The required lines are those that contain "dclk"; pull them out of the data and copy them.
········
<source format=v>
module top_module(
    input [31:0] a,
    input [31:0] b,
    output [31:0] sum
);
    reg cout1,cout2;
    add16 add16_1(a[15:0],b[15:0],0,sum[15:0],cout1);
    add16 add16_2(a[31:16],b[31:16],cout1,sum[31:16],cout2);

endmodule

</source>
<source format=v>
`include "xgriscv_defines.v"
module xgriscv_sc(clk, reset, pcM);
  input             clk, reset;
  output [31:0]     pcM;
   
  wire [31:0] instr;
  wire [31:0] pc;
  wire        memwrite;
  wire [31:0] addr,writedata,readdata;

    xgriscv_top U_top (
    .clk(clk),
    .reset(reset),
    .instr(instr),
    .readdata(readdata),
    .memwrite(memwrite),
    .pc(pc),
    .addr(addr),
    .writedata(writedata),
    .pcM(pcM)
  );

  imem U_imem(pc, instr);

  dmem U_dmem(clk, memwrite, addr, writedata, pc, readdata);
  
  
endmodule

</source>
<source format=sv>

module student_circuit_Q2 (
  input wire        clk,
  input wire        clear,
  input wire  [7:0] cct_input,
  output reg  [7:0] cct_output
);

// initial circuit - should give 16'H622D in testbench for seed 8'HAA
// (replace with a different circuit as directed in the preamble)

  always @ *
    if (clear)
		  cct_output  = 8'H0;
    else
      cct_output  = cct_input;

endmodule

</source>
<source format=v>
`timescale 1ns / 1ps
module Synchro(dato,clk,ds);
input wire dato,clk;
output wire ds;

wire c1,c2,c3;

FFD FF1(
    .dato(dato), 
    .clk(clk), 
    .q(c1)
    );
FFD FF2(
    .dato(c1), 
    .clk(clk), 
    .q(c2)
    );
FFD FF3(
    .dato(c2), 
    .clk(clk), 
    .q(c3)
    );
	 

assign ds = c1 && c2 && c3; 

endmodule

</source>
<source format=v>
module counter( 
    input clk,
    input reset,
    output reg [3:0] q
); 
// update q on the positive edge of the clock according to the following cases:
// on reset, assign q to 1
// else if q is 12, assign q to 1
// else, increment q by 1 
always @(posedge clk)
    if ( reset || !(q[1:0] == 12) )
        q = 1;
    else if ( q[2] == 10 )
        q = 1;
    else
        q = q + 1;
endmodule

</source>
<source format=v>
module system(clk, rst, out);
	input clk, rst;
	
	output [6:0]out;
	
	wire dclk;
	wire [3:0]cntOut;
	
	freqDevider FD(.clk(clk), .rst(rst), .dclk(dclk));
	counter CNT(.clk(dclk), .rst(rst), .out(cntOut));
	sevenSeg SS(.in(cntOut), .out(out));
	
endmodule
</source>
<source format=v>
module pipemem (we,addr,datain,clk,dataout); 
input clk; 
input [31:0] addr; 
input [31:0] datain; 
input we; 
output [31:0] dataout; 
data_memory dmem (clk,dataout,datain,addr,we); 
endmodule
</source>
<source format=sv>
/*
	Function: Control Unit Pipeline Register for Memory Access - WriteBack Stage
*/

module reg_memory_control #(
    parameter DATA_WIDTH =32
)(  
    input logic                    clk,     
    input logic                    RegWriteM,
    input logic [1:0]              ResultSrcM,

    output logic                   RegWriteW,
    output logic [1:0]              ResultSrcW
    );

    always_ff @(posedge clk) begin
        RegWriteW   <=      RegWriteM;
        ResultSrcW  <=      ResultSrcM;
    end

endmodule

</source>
········
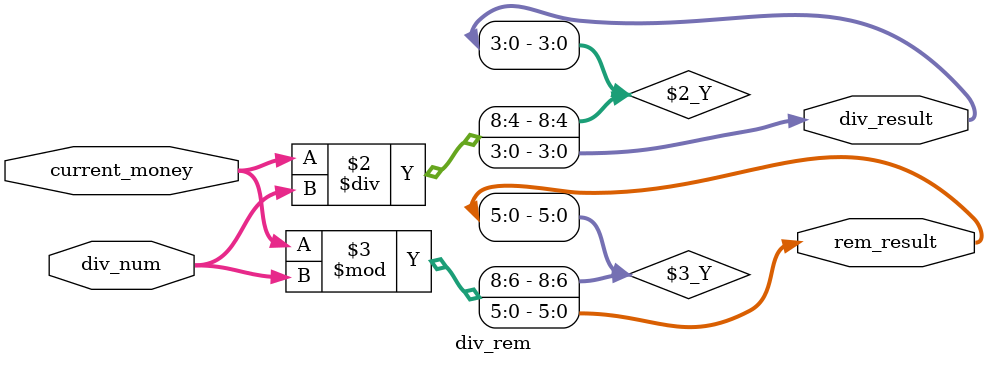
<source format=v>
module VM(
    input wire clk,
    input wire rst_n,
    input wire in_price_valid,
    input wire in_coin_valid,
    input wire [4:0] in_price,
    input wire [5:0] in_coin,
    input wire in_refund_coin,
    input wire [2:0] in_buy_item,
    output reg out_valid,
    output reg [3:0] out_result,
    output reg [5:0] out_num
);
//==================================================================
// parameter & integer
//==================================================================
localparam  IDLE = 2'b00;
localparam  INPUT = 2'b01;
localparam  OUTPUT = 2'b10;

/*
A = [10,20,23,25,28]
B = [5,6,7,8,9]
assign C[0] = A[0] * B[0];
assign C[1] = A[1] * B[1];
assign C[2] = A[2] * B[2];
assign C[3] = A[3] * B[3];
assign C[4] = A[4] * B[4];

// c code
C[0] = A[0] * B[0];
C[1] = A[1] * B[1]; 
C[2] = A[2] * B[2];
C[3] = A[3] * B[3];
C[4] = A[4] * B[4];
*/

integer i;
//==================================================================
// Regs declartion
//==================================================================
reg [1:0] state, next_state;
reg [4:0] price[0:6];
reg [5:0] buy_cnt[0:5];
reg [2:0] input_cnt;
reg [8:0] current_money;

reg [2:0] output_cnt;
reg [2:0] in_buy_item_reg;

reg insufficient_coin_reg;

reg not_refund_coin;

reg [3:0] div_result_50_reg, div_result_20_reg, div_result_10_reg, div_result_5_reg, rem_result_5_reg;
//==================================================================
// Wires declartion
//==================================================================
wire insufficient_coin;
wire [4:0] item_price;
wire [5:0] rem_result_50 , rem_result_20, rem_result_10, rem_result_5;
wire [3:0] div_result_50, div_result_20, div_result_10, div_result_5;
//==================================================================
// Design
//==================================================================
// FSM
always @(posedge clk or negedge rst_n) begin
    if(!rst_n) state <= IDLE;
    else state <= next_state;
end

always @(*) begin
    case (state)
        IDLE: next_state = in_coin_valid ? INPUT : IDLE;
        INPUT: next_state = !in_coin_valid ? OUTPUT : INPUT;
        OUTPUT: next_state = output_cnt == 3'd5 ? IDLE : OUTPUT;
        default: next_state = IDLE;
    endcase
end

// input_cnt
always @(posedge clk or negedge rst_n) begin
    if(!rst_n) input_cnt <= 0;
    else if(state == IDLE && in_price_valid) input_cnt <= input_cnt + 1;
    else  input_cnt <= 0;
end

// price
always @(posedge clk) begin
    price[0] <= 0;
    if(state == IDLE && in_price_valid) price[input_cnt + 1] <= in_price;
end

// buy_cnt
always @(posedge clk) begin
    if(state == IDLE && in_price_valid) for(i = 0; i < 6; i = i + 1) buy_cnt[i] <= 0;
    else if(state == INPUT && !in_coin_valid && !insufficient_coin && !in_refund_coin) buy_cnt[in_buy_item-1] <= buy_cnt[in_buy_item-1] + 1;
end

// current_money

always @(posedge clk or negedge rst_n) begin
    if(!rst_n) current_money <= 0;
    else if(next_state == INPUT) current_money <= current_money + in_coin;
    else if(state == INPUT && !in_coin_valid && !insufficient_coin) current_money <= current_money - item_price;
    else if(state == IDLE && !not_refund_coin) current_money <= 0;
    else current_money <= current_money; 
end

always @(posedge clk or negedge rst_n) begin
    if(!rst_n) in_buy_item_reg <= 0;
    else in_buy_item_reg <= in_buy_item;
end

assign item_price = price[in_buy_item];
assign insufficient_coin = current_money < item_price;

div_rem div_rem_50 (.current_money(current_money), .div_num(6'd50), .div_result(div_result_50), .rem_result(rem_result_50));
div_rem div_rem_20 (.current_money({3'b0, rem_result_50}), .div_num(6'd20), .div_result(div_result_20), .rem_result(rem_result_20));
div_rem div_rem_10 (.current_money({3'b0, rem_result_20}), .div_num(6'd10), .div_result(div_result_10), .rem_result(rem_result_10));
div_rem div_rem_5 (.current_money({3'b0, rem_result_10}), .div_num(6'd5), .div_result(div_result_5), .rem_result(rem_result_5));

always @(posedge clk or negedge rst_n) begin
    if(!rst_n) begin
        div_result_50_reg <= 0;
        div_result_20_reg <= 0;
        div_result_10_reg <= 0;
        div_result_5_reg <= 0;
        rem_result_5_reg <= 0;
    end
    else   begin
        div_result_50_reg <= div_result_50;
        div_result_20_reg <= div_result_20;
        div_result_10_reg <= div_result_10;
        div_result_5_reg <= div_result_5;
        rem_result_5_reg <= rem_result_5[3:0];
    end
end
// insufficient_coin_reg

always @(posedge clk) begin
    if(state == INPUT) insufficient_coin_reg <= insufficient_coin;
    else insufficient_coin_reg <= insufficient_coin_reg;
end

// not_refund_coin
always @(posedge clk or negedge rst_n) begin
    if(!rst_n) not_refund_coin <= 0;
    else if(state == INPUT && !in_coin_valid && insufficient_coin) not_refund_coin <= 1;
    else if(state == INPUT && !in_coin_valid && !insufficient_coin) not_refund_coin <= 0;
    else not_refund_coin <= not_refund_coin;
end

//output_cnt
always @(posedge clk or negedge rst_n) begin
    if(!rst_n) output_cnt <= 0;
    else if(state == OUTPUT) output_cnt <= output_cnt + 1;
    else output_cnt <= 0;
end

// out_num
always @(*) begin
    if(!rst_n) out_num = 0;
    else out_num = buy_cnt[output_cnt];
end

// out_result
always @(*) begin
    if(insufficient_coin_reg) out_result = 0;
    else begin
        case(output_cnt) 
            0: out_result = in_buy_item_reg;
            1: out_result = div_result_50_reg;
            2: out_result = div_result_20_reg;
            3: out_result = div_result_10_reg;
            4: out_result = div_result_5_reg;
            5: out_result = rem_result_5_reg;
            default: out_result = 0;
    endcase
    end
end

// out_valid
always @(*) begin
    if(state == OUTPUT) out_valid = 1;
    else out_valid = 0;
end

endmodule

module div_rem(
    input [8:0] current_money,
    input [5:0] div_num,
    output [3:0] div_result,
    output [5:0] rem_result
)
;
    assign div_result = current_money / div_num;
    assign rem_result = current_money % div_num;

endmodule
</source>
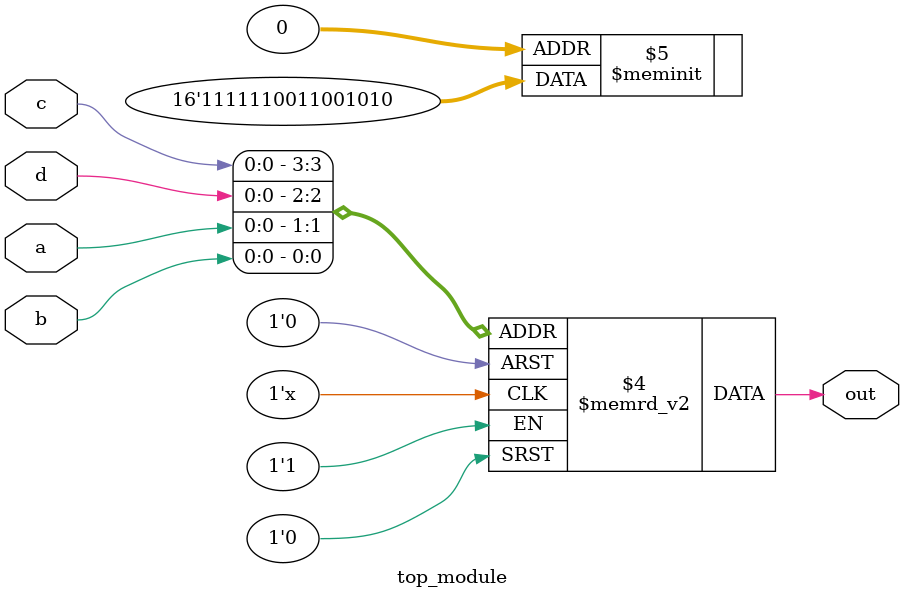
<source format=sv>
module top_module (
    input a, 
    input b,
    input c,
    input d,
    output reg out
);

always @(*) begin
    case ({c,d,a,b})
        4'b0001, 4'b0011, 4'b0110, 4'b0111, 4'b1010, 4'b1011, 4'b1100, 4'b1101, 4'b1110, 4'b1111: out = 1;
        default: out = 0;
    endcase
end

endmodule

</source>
········
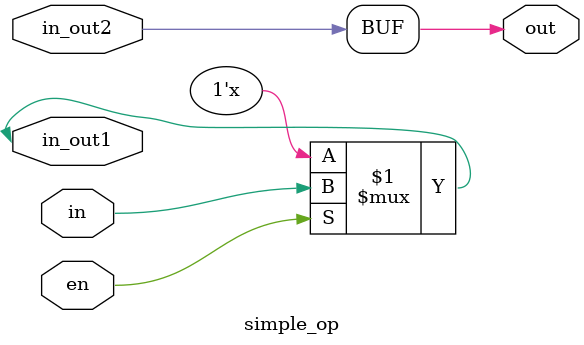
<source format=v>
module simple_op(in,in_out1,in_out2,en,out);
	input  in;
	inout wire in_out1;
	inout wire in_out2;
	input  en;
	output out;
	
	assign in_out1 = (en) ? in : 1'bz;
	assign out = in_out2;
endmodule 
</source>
········
> WRITTEN REPLY:
	wire dclk;
	freqDevider FD(.clk(clk), .rst(rst), .dclk(dclk));
	counter CNT(.clk(dclk), .rst(rst), .out(cntOut));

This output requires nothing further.